The proposed system is appealing also from an environmental perspective because allows to save 179 t of equivalent CO2 compared to the reference system. The calculation has been performed by using Eq. (10). Like the energy analysis, replacing the numerical values shown in Table 5 and in the “Methods and case study” section in Eqs. (8) and (9), it results that percentage reduction is approximately 1%. The reason behind such an apparent low value, as well as for energy analysis, lies in the fact that the present work:

  • Considers two systems (reference and proposed ones) that are not characterized by the same thermal demand mostly due to the presence of the thermal dryer

  • Does not consider, at the energy and environmental levels, the entire lifecycle of sludge but only the transportation from the factory to the landfill

Conclusions

This work aims at proposing an innovative, efficient, and sustainable solution for the management and energy valorization of industrial processing by-products, such as sewage sludge produced by industrial wastewater treatment, focusing on the food sector. The proposed system is analyzed for a real case study, a food company that produces frozen food in Central Italy, through a dynamic model based on data collected at the plant. The analysis carried out highlights that the proposed system is economically and environmentally feasible:

  • Energy recovery of wastewater sludge produced by the industrial process allows significantly reduce the economic and environmental costs of sludge disposal. The high economic saving due to the avoided sludge disposal makes the system economically convenient with a simple payback lower than 3 years and a Net Present Value higher than 2 M€. Reducing the by-products to be disposed also decreases the environmental impact of the system, pointing out the importance of using waste stream, where available, on a local basis.

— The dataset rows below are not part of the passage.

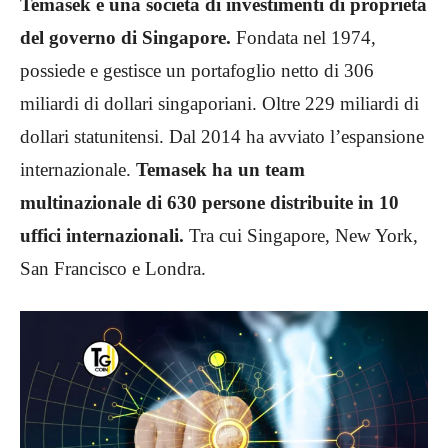
Temasek è una società di investimenti di proprietà
del governo di Singapore.
Fondata nel 1974,
possiede e gestisce un portafoglio netto di 306
miliardi di dollari singaporiani. Oltre 229 miliardi di
dollari statunitensi. Dal 2014 ha avviato l’espansione
internazionale.
Temasek ha un team
multinazionale di 630 persone distribuite in 10
uffici internazionali.
Tra cui Singapore, New York,
San Francisco e Londra.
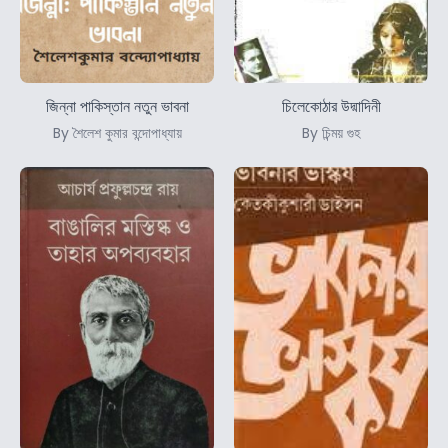
জিন্না পাকিস্তান নতুন ভাবনা
চিলেকোঠার উদ্মাদিনী
By শৈলেশ কুমার বন্দোপাধ্যায়
By চিন্ময় গুহ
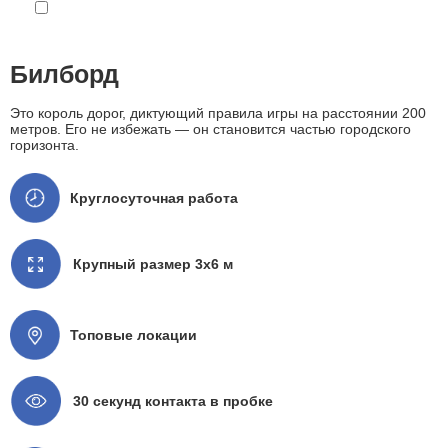
Билборд
Это король дорог, диктующий правила игры на расстоянии 200
метров. Его не избежать — он становится частью городского
горизонта.
Круглосуточная работа
Крупный размер 3x6 м
Топовые локации
30 секунд контакта в пробке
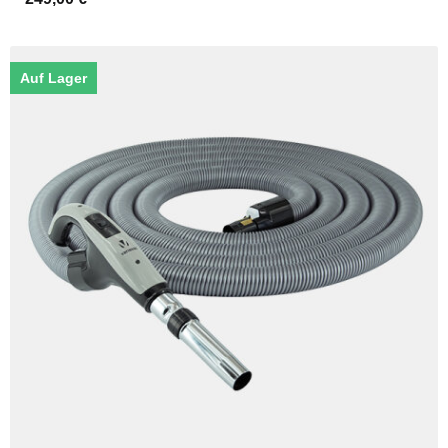
Auf Lager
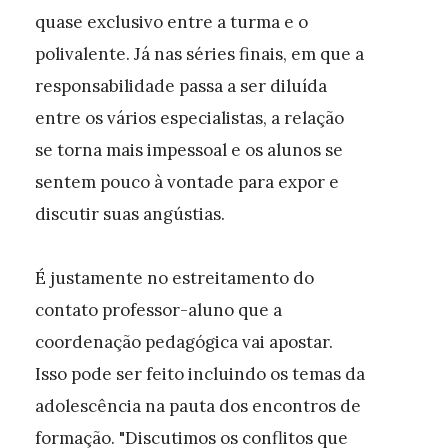
quase exclusivo entre a turma e o
polivalente. Já nas séries finais, em que a
responsabilidade passa a ser diluída
entre os vários especialistas, a relação
se torna mais impessoal e os alunos se
sentem pouco à vontade para expor e
discutir suas angústias.
É justamente no estreitamento do
contato professor-aluno que a
coordenação pedagógica vai apostar.
Isso pode ser feito incluindo os temas da
adolescência na pauta dos encontros de
formação. "Discutimos os conflitos que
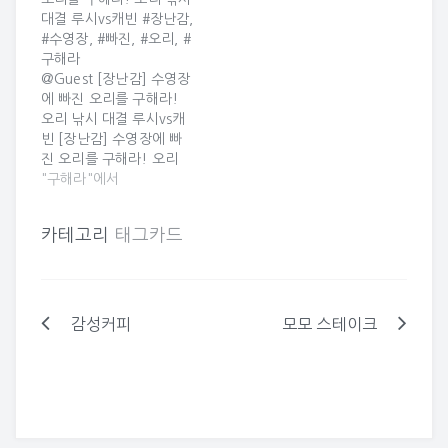
요!! 수영하기 위해서는
어요!!! 원문보기 13화,
대결 루시vs캐빈 #장난감,
오리를 다 건져야 한다고
마인크래프트, 피그시티,
#수영장, #빠진, #오리, #
하는데 과연 루시와 캐빈
스킨도, 지어, 시즌4, 오
구해라
은 오리를 다 건지고 수영
늘, 루시, 돼지저금통, 플
@Guest [장난감] 수영장
할 수 있을까요? 영상을
레이 2019/02/04 06:22
에 빠진 오리를 구해라!
통해 확인해주세요 --…
Uploaded By @Guest
오리 낚시 대결 루시vs캐
빈 [장난감] 수영장에 빠
진 오리를 구해라! 오리
낚시 대결 루시vs캐빈 수
"구해라"에서
영장에 놀러 온 루시와 캐
빈 그런데 수영장에 오리
카테고리
태그카드
가 둥둥 떠다니고 있어
요!! 수영하기 위해서는
오리를 다 건져야 한다고
하는데 과연 루시와 캐빈
은 오리를 다 건지고 수영
감성커피
모모 스테이크
글
할 수 있을까요? 영상을
통해 확인해주세요 --…
탐
색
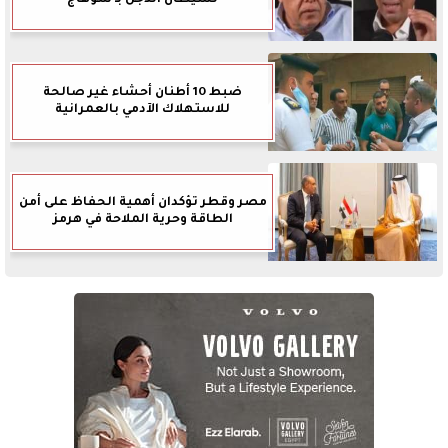
لشيطان الدجل بـ سوهاج
ضبط 10 أطنان أحشاء غير صالحة
للاستهلاك الآدمي بالعمرانية
مصر وقطر تؤكدان أهمية الحفاظ على أمن
الطاقة وحرية الملاحة في هرمز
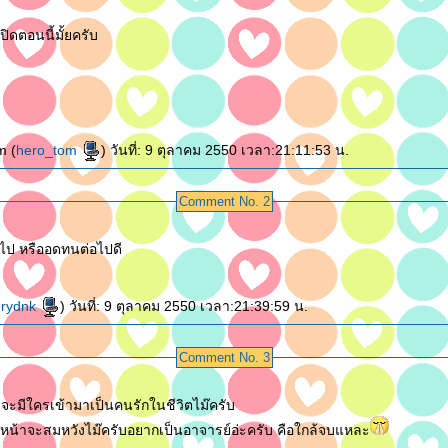
ปิดตอนนี้มั้ยครับ
m (
hero_tom
) วันที่: 9 ตุลาคม 2550 เวลา:21:11:53 น.
Comment No. 2
นไป หรืออดทนต่อไปดี
erydnk
) วันที่: 9 ตุลาคม 2550 เวลา:21:39:59 น.
Comment No. 3
จะมีใครเข้ามาเป็นคนรักในชีวิตไม๊ครับ
หน้าจะสมหวังไม๊ครับอยากเป็นอาจารย์อ่ะครับ คือใกล้จบแหละ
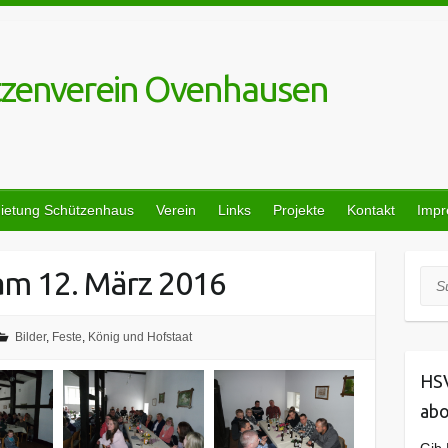
tzenverein Ovenhausen
ietung Schützenhaus
Verein
Links
Projekte
Kontakt
Imp
am 12. März 2016
Suc
Bilder
,
Feste
,
König und Hofstaat
HSV
abo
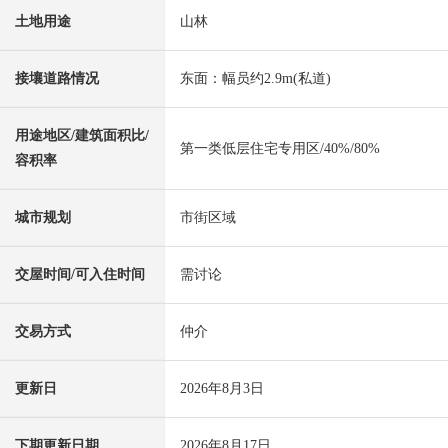
土地用途
山林
接壤道路情况
东面：幅员约2.9m(私道)
用途地区/建筑面积比/
第一类低层住宅专用区/40%/80%
容积率
城市规划
市街区域
交屋时间/可入住时间
需讨论
交易方式
仲介
更新日
2026年8月3日
下期更新日期
2026年8月17日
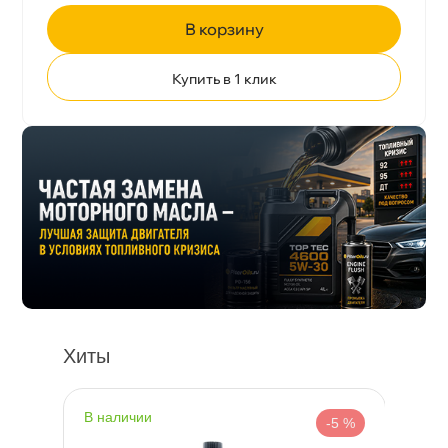
корзину
Купить в 1 клик
Хиты
наличии
-5 %
-5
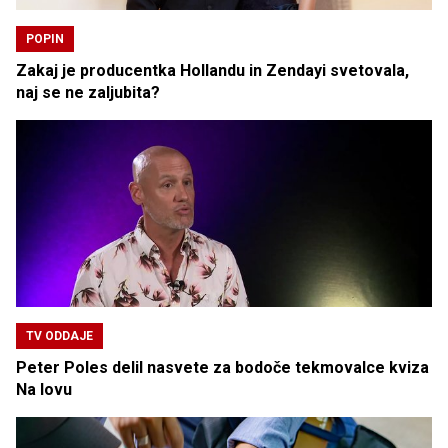
POPIN
Zakaj je producentka Hollandu in Zendayi svetovala,
naj se ne zaljubita?
TV ODDAJE
Peter Poles delil nasvete za bodoče tekmovalce kviza
Na lovu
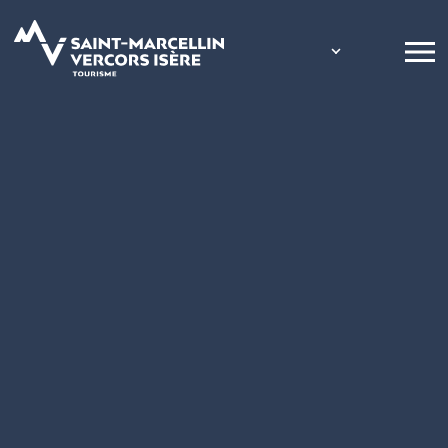
Panneau de gestion des cookies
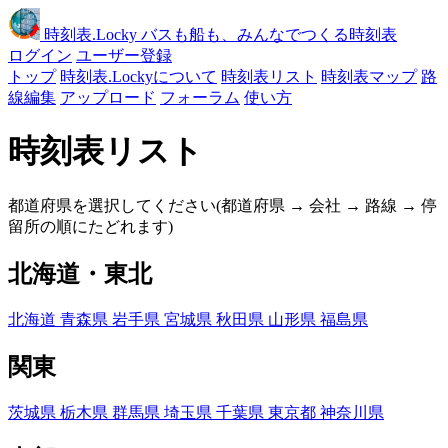
時刻表
.Locky
バスも船も、みんなでつくる時刻表
ログイン
ユーザー登録
トップ
時刻表.Lockyについて
時刻表リスト
時刻表マップ
路
線編集
アップロード
フォーラム
使い方
時刻表リスト
都道府県を選択してください(都道府県 → 会社 → 路線 → 停
留所の順にたどれます)
北海道・東北
北海道
青森県
岩手県
宮城県
秋田県
山形県
福島県
関東
茨城県
栃木県
群馬県
埼玉県
千葉県
東京都
神奈川県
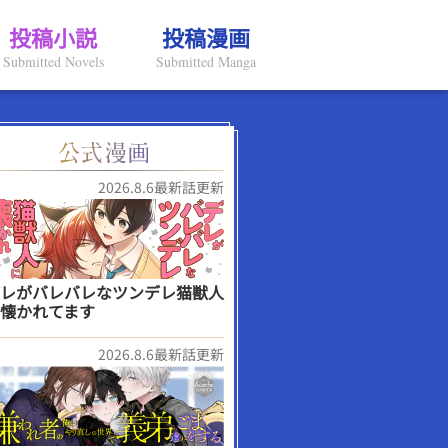
投稿小説
投稿漫画
Submitted Novels
Submitted Manga
2026.8.6最新話更新
レがバレバレなツンデレ猫獣人
懐かれてます
2026.8.6最新話更新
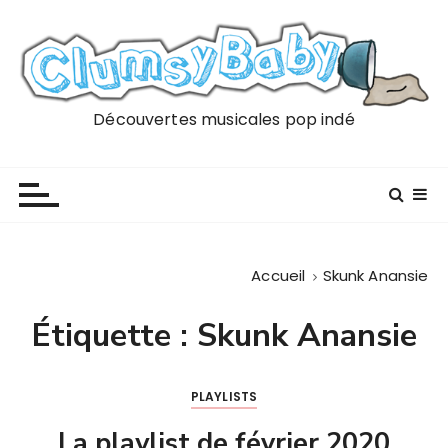
P
a
s
s
e
Découvertes musicales pop indé
r
a
u
c
o
n
Accueil
Skunk Anansie
t
e
Étiquette :
Skunk Anansie
n
u
PLAYLISTS
La playlist de février 2020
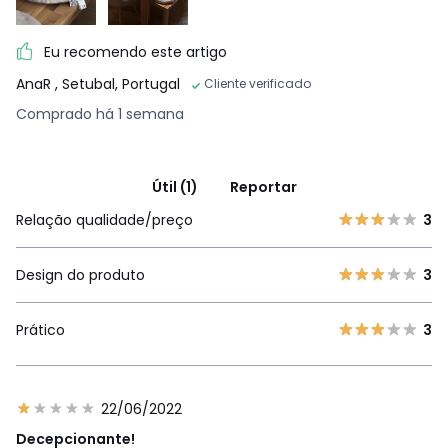
Eu recomendo este artigo
AnaR
, Setubal, Portugal
Cliente verificado
Comprado há 1 semana
Útil (1)
Reportar
Relação qualidade/preço
3
Design do produto
3
Prático
3
22/06/2022
Decepcionante!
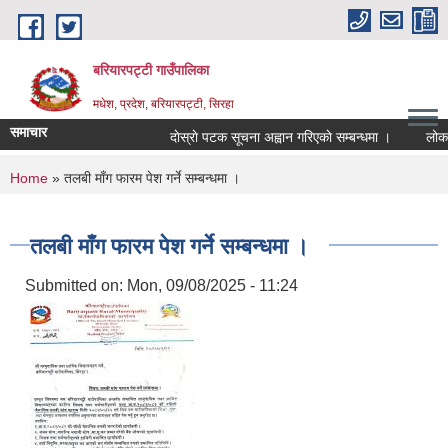
Skip to main content
बरियारपट्टी गाउँपालिका
मधेश, प्रदेश, बरियारपट्टी, सिरहा
समाचार
दाेस्राे पटक सूचना अह्वान गरिएकाे सम्बन्धमा ।
लोक सेव
You are here
Home
» तलबी माँग फारम पेश गर्ने सम्बन्धमा ।
तलबी माँग फारम पेश गर्ने सम्बन्धमा ।
Submitted on:
Mon, 09/08/2025 - 11:24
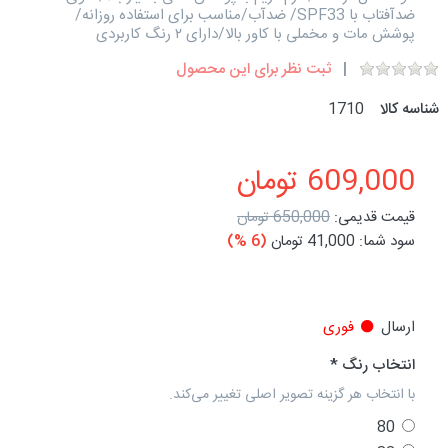
ضدآفتاب با SPF33/ ضدآب/مناسب برای استفاده روزانه/
پوشش مات و مخملی با کاور بالا/دارای ۲ رنگ کاربردی
ثبت نظر برای این محصول
شناسه کالا
1710
609,000 تومان
قیمت قدیمی:
650,000 تومان
سود شما:
41,000 تومان
(6 %)
ارسال
فوری
انتخاب رنگ
با انتخاب هر گزینه تصویر اصلی تغییر می‌کند.
80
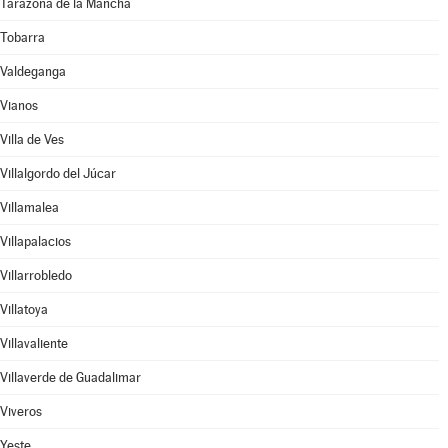
Tarazona de la Mancha
Tobarra
Valdeganga
Vianos
Villa de Ves
Villalgordo del Júcar
Villamalea
Villapalacios
Villarrobledo
Villatoya
Villavaliente
Villaverde de Guadalimar
Viveros
Yeste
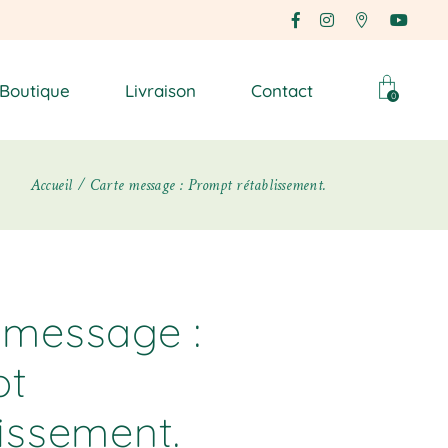
Boutique
Livraison
Contact
0
Accueil
Carte message : Prompt rétablissement.
 message :
pt
lissement.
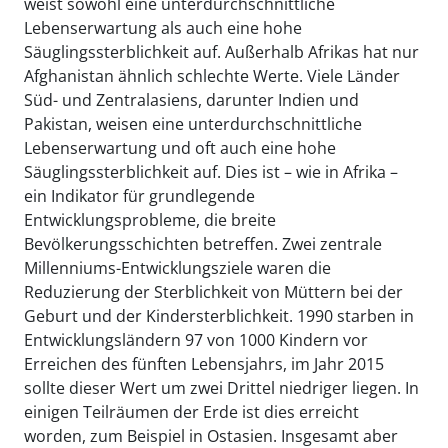
weist sowohl eine unterdurchschnittliche
Lebenserwartung als auch eine hohe
Säuglingssterblichkeit auf. Außerhalb Afrikas hat nur
Afghanistan ähnlich schlechte Werte. Viele Länder
Süd- und Zentralasiens, darunter Indien und
Pakistan, weisen eine unterdurchschnittliche
Lebenserwartung und oft auch eine hohe
Säuglingssterblichkeit auf. Dies ist – wie in Afrika –
ein Indikator für grundlegende
Entwicklungsprobleme, die breite
Bevölkerungsschichten betreffen. Zwei zentrale
Millenniums-Entwicklungsziele waren die
Reduzierung der Sterblichkeit von Müttern bei der
Geburt und der Kindersterblichkeit. 1990 starben in
Entwicklungsländern 97 von 1000 Kindern vor
Erreichen des fünften Lebensjahrs, im Jahr 2015
sollte dieser Wert um zwei Drittel niedriger liegen. In
einigen Teilräumen der Erde ist dies erreicht
worden, zum Beispiel in Ostasien. Insgesamt aber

  • Including drying to reduce the moisture content of wastewater sludge increases the thermal and consequently the global efficiency of the plant since waste heat is employed for drying process.

Moreover, the work underlines the importance of dynamic analysis to assess the energy performance of industrial users. Taking into account the variability of loads and climatic conditions allows to develop a representative model of real operating conditions and to identify strategies to mitigate the inefficiencies of the system.

As future developments of the work, the energy efficiency of the analyzed case study will be further increased by improving waste heat recovery, i.e., by implementing an Organic Rankine Cycle or studying alternative strategies to manage the residual biomass such as an anaerobic digestor plant to produce biogas. Moreover, the environmental impact of the proposed system will be assessed through a lifecycle analysis.